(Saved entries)
○ ○ ○ ○ ○

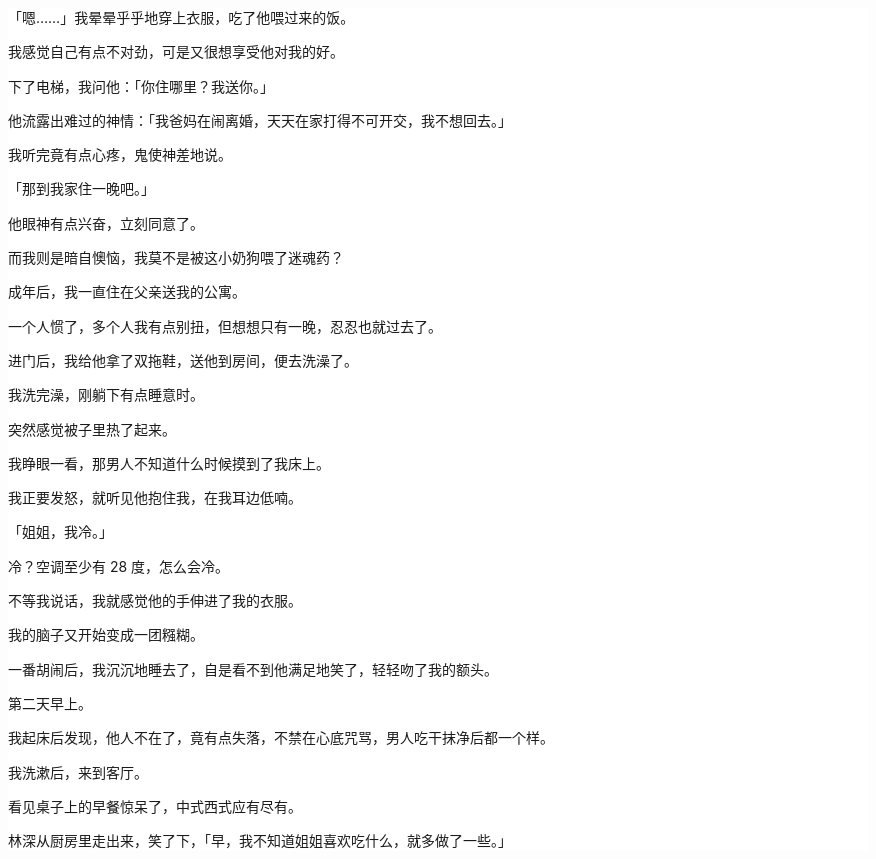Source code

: 「嗯……」我晕晕乎乎地穿上衣服，吃了他喂过来的饭。


我感觉自己有点不对劲，可是又很想享受他对我的好。


下了电梯，我问他：「你住哪里？我送你。」


他流露出难过的神情：「我爸妈在闹离婚，天天在家打得不可开交，我不想回去。」


我听完竟有点心疼，鬼使神差地说。


「那到我家住一晚吧。」


他眼神有点兴奋，立刻同意了。


而我则是暗自懊恼，我莫不是被这小奶狗喂了迷魂药？


成年后，我一直住在父亲送我的公寓。


一个人惯了，多个人我有点别扭，但想想只有一晚，忍忍也就过去了。


进门后，我给他拿了双拖鞋，送他到房间，便去洗澡了。


我洗完澡，刚躺下有点睡意时。


突然感觉被子里热了起来。


我睁眼一看，那男人不知道什么时候摸到了我床上。


我正要发怒，就听见他抱住我，在我耳边低喃。


「姐姐，我冷。」


冷？空调至少有 28 度，怎么会冷。


不等我说话，我就感觉他的手伸进了我的衣服。


我的脑子又开始变成一团糨糊。


一番胡闹后，我沉沉地睡去了，自是看不到他满足地笑了，轻轻吻了我的额头。


第二天早上。


我起床后发现，他人不在了，竟有点失落，不禁在心底咒骂，男人吃干抹净后都一个样。


我洗漱后，来到客厅。


看见桌子上的早餐惊呆了，中式西式应有尽有。


林深从厨房里走出来，笑了下，「早，我不知道姐姐喜欢吃什么，就多做了一些。」
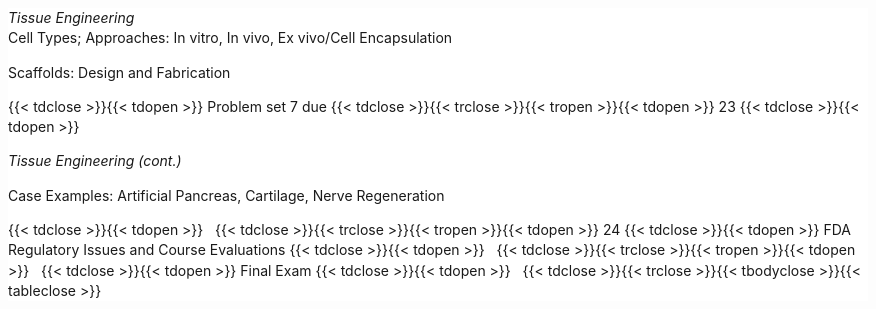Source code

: *Tissue Engineering*     
Cell Types; Approaches: In vitro, In vivo, Ex vivo/Cell Encapsulation

Scaffolds: Design and Fabrication

{{< tdclose >}}{{< tdopen >}}
Problem set 7 due
{{< tdclose >}}{{< trclose >}}{{< tropen >}}{{< tdopen >}}
23
{{< tdclose >}}{{< tdopen >}}

*Tissue Engineering (cont.)*

Case Examples: Artificial Pancreas, Cartilage, Nerve Regeneration

{{< tdclose >}}{{< tdopen >}}
 
{{< tdclose >}}{{< trclose >}}{{< tropen >}}{{< tdopen >}}
24
{{< tdclose >}}{{< tdopen >}}
FDA Regulatory Issues and Course Evaluations
{{< tdclose >}}{{< tdopen >}}
 
{{< tdclose >}}{{< trclose >}}{{< tropen >}}{{< tdopen >}}
 
{{< tdclose >}}{{< tdopen >}}
Final Exam
{{< tdclose >}}{{< tdopen >}}
 
{{< tdclose >}}{{< trclose >}}{{< tbodyclose >}}{{< tableclose >}}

○ ○ ○ ○ ○

» Task to carry out
Beginning with the first line of the records and ending with the line that contains "看见桌子上的早餐惊呆了，中式西式应有尽有。", reproduce every line exactly, omitting pictures and adding nothing.

» Exercise answer
Source code

: 「嗯……」我晕晕乎乎地穿上衣服，吃了他喂过来的饭。


我感觉自己有点不对劲，可是又很想享受他对我的好。


下了电梯，我问他：「你住哪里？我送你。」


他流露出难过的神情：「我爸妈在闹离婚，天天在家打得不可开交，我不想回去。」


我听完竟有点心疼，鬼使神差地说。


「那到我家住一晚吧。」


他眼神有点兴奋，立刻同意了。


而我则是暗自懊恼，我莫不是被这小奶狗喂了迷魂药？


成年后，我一直住在父亲送我的公寓。


一个人惯了，多个人我有点别扭，但想想只有一晚，忍忍也就过去了。


进门后，我给他拿了双拖鞋，送他到房间，便去洗澡了。


我洗完澡，刚躺下有点睡意时。


突然感觉被子里热了起来。


我睁眼一看，那男人不知道什么时候摸到了我床上。


我正要发怒，就听见他抱住我，在我耳边低喃。


「姐姐，我冷。」


冷？空调至少有 28 度，怎么会冷。


不等我说话，我就感觉他的手伸进了我的衣服。


我的脑子又开始变成一团糨糊。


一番胡闹后，我沉沉地睡去了，自是看不到他满足地笑了，轻轻吻了我的额头。


第二天早上。


我起床后发现，他人不在了，竟有点失落，不禁在心底咒骂，男人吃干抹净后都一个样。


我洗漱后，来到客厅。


看见桌子上的早餐惊呆了，中式西式应有尽有。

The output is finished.